Check your understanding →
A - In the passage on church devotions, what Polish custom does the writer think of while standing at the Creed?
B - In the passage on church devotions, substitute "rapiers" for "swords" and write out the text between "For the reading" and "to observe them.", inclusive.
C - Which parts of the church service does the writer of the passage on church devotions describe his own conduct or attitude toward?

Text segment →
···

For the reading and singing psalms, whereas most of them are either petitions or Eucharistical ejaculations, I listen to them more attentively and make them my own. When I stand at the Creed, I think upon the custom they have in Poland and elsewhere, for gentlemen to draw their swords all the while, intimating thereby that they will defend it with their lives and blood. And for the Decalogue, whereas others use to rise and sit, I ever kneel at it in the humblest and trembling'st posture of all, to crave remission for the breaches passed of any of God's holy commandments, (especially the week before) and future grace to observe them.

I love a holy devout sermon, that first checks, and then cheers the conscience, that begins with the law and ends with the gospel: but I never prejudicate or censure any preacher, taking him as I find him.

And now that we are not only adulted but ancient Christians, I believe the most acceptable sacrifice we can send up to Heaven is prayer and praise; and that sermons are not so essential as either of them to the true practice of devotion. The rest of the holy Sabbath I sequester my body and mind as much as I can from worldly affairs.

···

Dataset entries →
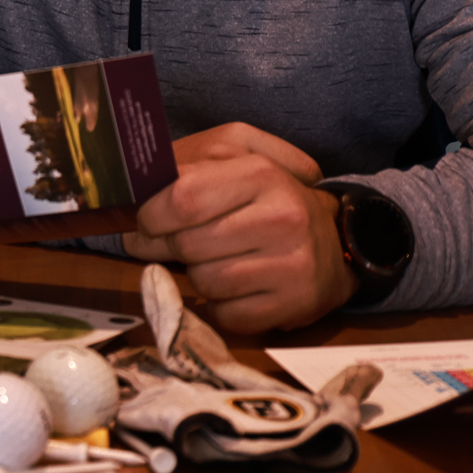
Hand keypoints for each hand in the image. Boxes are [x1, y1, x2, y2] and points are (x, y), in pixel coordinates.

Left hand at [118, 122, 353, 332]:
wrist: (337, 238)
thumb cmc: (268, 194)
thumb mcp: (234, 156)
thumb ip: (187, 163)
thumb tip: (135, 192)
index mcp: (261, 173)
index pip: (182, 199)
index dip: (150, 215)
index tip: (145, 221)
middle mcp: (282, 218)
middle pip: (187, 245)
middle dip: (166, 247)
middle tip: (171, 242)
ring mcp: (292, 265)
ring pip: (204, 282)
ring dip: (196, 275)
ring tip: (213, 259)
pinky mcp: (294, 305)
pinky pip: (225, 316)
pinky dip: (217, 306)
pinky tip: (233, 288)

···

Solutions by task →
A - Gentlemen draw their swords the whole time, signifying that they will defend the Creed with their lives and blood.

B -
For the reading and singing psalms, whereas most of them are either petitions or Eucharistical ejaculations, I listen to them more attentively and make them my own. When I stand at the Creed, I think upon the custom they have in Poland and elsewhere, for gentlemen to draw their rapiers all the while, intimating thereby that they will defend it with their lives and blood. And for the Decalogue, whereas others use to rise and sit, I ever kneel at it in the humblest and trembling'st posture of all, to crave remission for the breaches passed of any of God's holy commandments, (especially the week before) and future grace to observe them.

C - The psalms, the Creed, the Decalogue, and the sermon.